The team of scientists from the University of Nebraska, the American Museum of Natural History, the Berkeley Geochronology Center and the Mongolian Technical University studied the fossil rich site of Ukhaa Tolgod in the Gobi Desert of Mongolia. Discovered in 1993, Ukhaa Tolgod is one of the world's best sources of Late Cretaceous fossils. The fossils from this area are extraordinarily well preserved, including minuscule skeletal structures less than 1/16 inch in size.
The quality and completeness of preservation was long thought to have been due to swift, catastrophic events that buried the bodies of the hapless animals before they could be scavenged or destroyed by exposure to the elements. It had been presumed that immense sandstorms were the source of the catastrophes, but the exact nature of the occurrences were actually unknown. To find out what may have really happened, the scientists took a close look at the structure of the deposits at the site. The scientists discovered that there are actually three distinct types of sandstone at Ukhaa Tolgod.

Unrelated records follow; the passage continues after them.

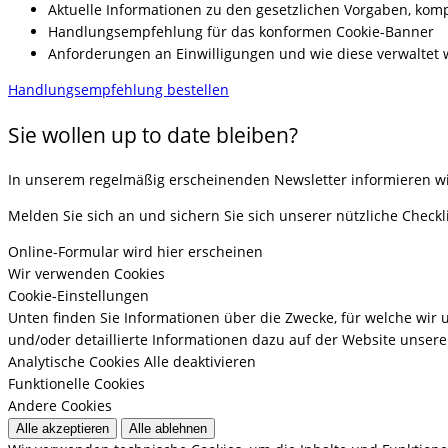
Aktuelle Informationen zu den gesetzlichen Vorgaben, kom
Handlungsempfehlung für das konformen Cookie-Banner
Anforderungen an Einwilligungen und wie diese verwaltet
Handlungsempfehlung bestellen
Sie wollen up to date bleiben?
In unserem regelmäßig erscheinenden Newsletter informieren wir 
Melden Sie sich an und sichern Sie sich unserer nützliche Checkl
Online-Formular wird hier erscheinen
Wir verwenden Cookies
Cookie-Einstellungen
Unten finden Sie Informationen über die Zwecke, für welche wir
und/oder detaillierte Informationen dazu auf der Website unserer
Analytische Cookies
Alle deaktivieren
Funktionelle Cookies
Andere Cookies
Alle akzeptieren
Alle ablehnen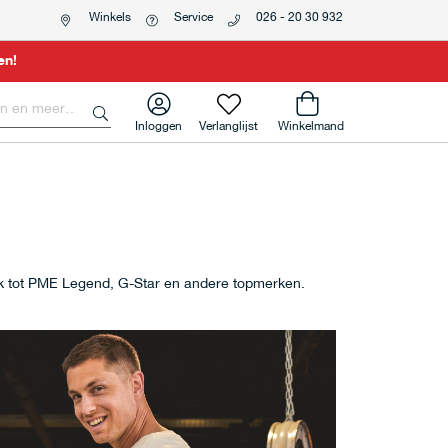
Winkels
Service
026 - 20 30 932
en!
Inloggen
Verlanglijst
Winkelmand
ek tot PME Legend, G-Star en andere topmerken.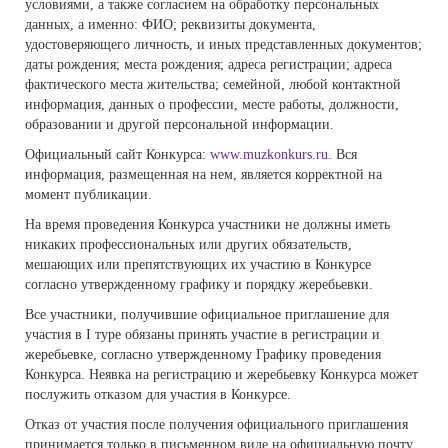
условиями, а также согласием на обработку персональных
данных, а именно: ФИО; реквизиты документа,
удостоверяющего личность, и иных представленных документов;
даты рождения; места рождения; адреса регистрации; адреса
фактического места жительства; семейной, любой контактной
информация, данных о профессии, месте работы, должности,
образовании и другой персональной информации.
Официальный сайт Конкурса:
www.muzkonkurs.ru
. Вся
информация, размещенная на нем, является корректной на
момент публикации.
На время проведения Конкурса участники не должны иметь
никаких профессиональных или других обязательств,
мешающих или препятствующих их участию в Конкурсе
согласно утвержденному графику и порядку жеребьевки.
Все участники, получившие официальное приглашение для
участия в I туре обязаны принять участие в регистрации и
жеребьевке, согласно утвержденному Графику проведения
Конкурса. Неявка на регистрацию и жеребьевку Конкурса может
послужить отказом для участия в Конкурсе.
Отказ от участия после получения официального приглашения
принимается только в письменном виде на официальную почту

The first type shows a well-defined bedding structure tiled at 25 degrees and sorted by particle size. Such arrangements are typical of deposits created from wind-blown sand. This sandstone may have been formed during violent sandstorms as had been presumed for the fossil rich area of the site, yet this deposit contains no skeletal remains. It does, however, contain something else equally interesting, numerous concave depressions measuring from several inches to 20 inches across. One of the scientists had seen depressions like these in deposits in Nebraska, and thus was able to identify what they are: the first dinosaur footprints ever discovered in the Gobi Desert.

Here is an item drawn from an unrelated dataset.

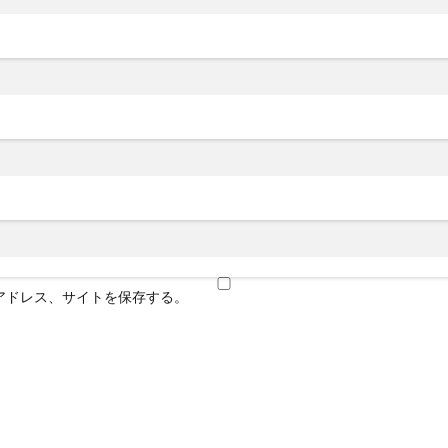
アドレス、サイトを保存する。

The second type of sandstone does not show the same kind of fine-grained structure as the first, but similarities in tilt and layering indicates that it, too, was created by wind action. Insect burrows were found in the deposits, usually below a certain depth. The scientists speculate that this was due to dinosaurs walking on the sand and crushing the burrows, but due to the lack of fine-grained sands the tracks were not preserved.
The third type of sandstone shows no layering whatsoever and contains large pebbles and cobbles much too large to have been windblown. It is in this third type of deposit that all the fossils of Ukhaa Tolgod are found.

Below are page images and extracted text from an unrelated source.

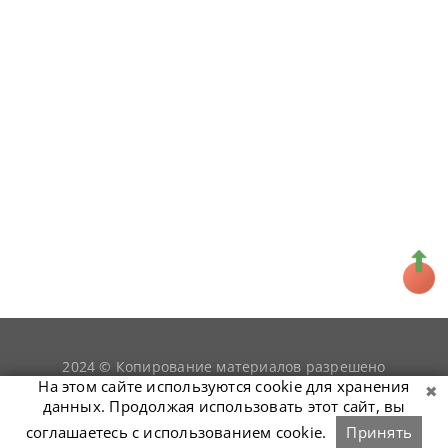
2024 © Копирование материалов разрешено
snookerist.ru
только при условии гиперссылки на
На этом сайте используются cookie для хранения
данных. Продолжая использовать этот сайт, вы
соглашаетесь с использованием cookie.
Принять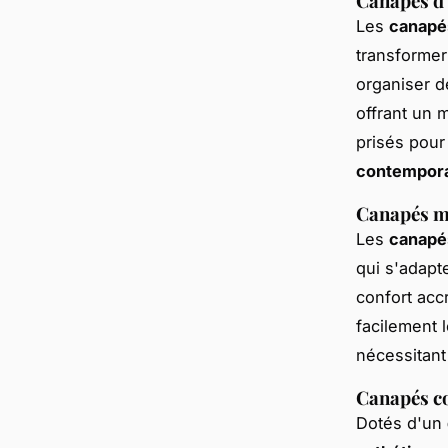
Canapés d'
Les
canapé
transformer
organiser 
offrant un 
prisés pour 
contempor
Canapés mod
Les
canapé
qui s'adapt
confort acc
facilement l
nécessitant
Canapés co
Dotés d'un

This sandstone shows a structure similar to that caused by a poorly known phenomenon in which otherwise stable sand dunes become drenched with water from heavy rains, trigging sudden debris flows. These avalanches of sand can be very powerful and violent, just as with snow avalanches and mudslides. Such a debris flow could have trapped the dinosaurs and other animals in its path, resulting in the exquisite quality of the remains.
What can trigger such avalanches is not well understood; however, scientists do think clay may play an important role in the process. Windblown clay is brought in by dust storms and deposited on the sand by water, which soaks into the sand carrying the clay with it. The clay coats the individual grains of sand, eventually inhibiting a dune's ability to absorb water. Unusually heavy rains can therefore cause a layer of wet sand to rush down a dune's face.
Clay accumulates in modern sand dunes that are stabilized by vegetation, preventing the dune's migration. Dunes in deserts lacking vegetation tend to migrate across the desert as the sand is blown away, preventing clay buildup. If the animals of Ukhaa Tolgod were indeed caused by sandslides, it suggests, then, that they lived not in sterile desert, but a stable dune field with abundant plant life and rain.